BEGIN PROVIDED DATA

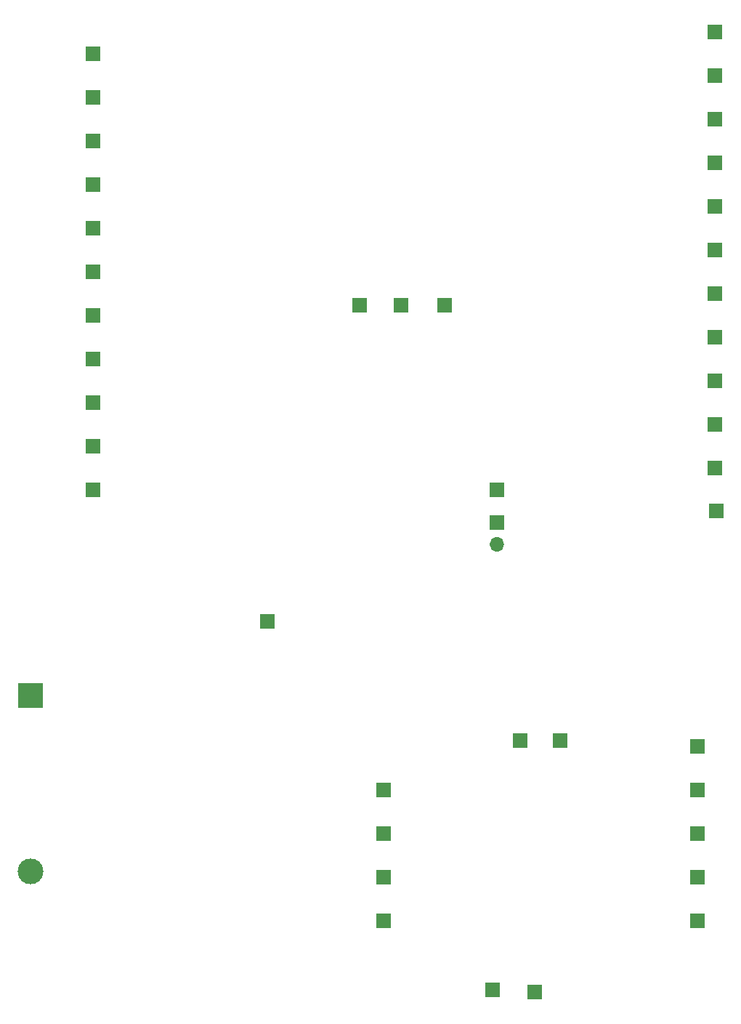
<source format=gbr>
%TF.GenerationSoftware,KiCad,Pcbnew,7.0.5*%
%TF.CreationDate,2023-06-26T00:24:41-05:00*%
%TF.ProjectId,PCB GPS,50434220-4750-4532-9e6b-696361645f70,rev?*%
%TF.SameCoordinates,Original*%
%TF.FileFunction,Soldermask,Bot*%
%TF.FilePolarity,Negative*%
%FSLAX46Y46*%
G04 Gerber Fmt 4.6, Leading zero omitted, Abs format (unit mm)*
G04 Created by KiCad (PCBNEW 7.0.5) date 2023-06-26 00:24:41*
%MOMM*%
%LPD*%
G01*
G04 APERTURE LIST*
%ADD10R,1.700000X1.700000*%
%ADD11O,1.700000X1.700000*%
%ADD12C,3.000000*%
%ADD13R,3.000000X3.000000*%
G04 APERTURE END LIST*
D10*
%TO.C,J42*%
X96150000Y-53910000D03*
%TD*%
%TO.C,J41*%
X96150000Y-48830000D03*
%TD*%
%TO.C,J40*%
X96150000Y-64070000D03*
%TD*%
%TO.C,J39*%
X96150000Y-58990000D03*
%TD*%
%TO.C,J38*%
X96150000Y-79310000D03*
%TD*%
%TO.C,J37*%
X96150000Y-74230000D03*
%TD*%
%TO.C,J36*%
X96150000Y-69150000D03*
%TD*%
%TO.C,J35*%
X168680000Y-36130000D03*
%TD*%
%TO.C,J34*%
X168680000Y-41210000D03*
%TD*%
%TO.C,J33*%
X168680000Y-56450000D03*
%TD*%
%TO.C,J32*%
X168680000Y-61530000D03*
%TD*%
%TO.C,J31*%
X168680000Y-66610000D03*
%TD*%
%TO.C,J30*%
X168680000Y-76770000D03*
%TD*%
%TO.C,J29*%
X168680000Y-81850000D03*
%TD*%
%TO.C,J28*%
X132080000Y-67994580D03*
%TD*%
%TO.C,J27*%
X96150000Y-84390000D03*
%TD*%
%TO.C,J26*%
X127285000Y-67994580D03*
%TD*%
%TO.C,J25*%
X96150000Y-89470000D03*
%TD*%
%TO.C,J24*%
X168680000Y-71690000D03*
%TD*%
%TO.C,J23*%
X168680000Y-86930000D03*
%TD*%
%TO.C,J22*%
X168680000Y-51370000D03*
%TD*%
%TO.C,J21*%
X137160000Y-67994580D03*
%TD*%
%TO.C,J20*%
X168680000Y-46290000D03*
%TD*%
%TO.C,J19*%
X168802500Y-91910000D03*
%TD*%
%TO.C,J18*%
X166600000Y-124460000D03*
%TD*%
%TO.C,J17*%
X166600000Y-129540000D03*
%TD*%
%TO.C,J16*%
X166600000Y-134620000D03*
%TD*%
%TO.C,J15*%
X166600000Y-139700000D03*
%TD*%
%TO.C,J14*%
X130060000Y-129540000D03*
%TD*%
%TO.C,J13*%
X96150000Y-43750000D03*
%TD*%
%TO.C,J12*%
X96150000Y-38670000D03*
%TD*%
%TO.C,J11*%
X116470000Y-104770000D03*
%TD*%
D11*
%TO.C,J10*%
X143280000Y-95815000D03*
D10*
X143280000Y-93275000D03*
%TD*%
%TO.C,J9*%
X143280000Y-89470000D03*
%TD*%
%TO.C,J8*%
X147655000Y-148025000D03*
%TD*%
%TO.C,J7*%
X130060000Y-124460000D03*
%TD*%
%TO.C,J6*%
X166600000Y-119380000D03*
%TD*%
%TO.C,J5*%
X150655000Y-118675000D03*
%TD*%
%TO.C,J4*%
X146005000Y-118675000D03*
%TD*%
%TO.C,J3*%
X130060000Y-134620000D03*
%TD*%
%TO.C,J2*%
X142777500Y-147767500D03*
%TD*%
%TO.C,J1*%
X130060000Y-139700000D03*
%TD*%
D12*
%TO.C,BT1*%
X88900001Y-133915000D03*
D13*
X88900001Y-113425000D03*
%TD*%
M02*

</source>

END PROVIDED DATA

■ EXERCISE OBJECTIVE: Show every line of the entries above where the word "KiCad" occurs.

■ EXERCISE ANSWER:
%TF.GenerationSoftware,KiCad,Pcbnew,7.0.5*%
G04 Created by KiCad (PCBNEW 7.0.5) date 2023-06-26 00:24:41*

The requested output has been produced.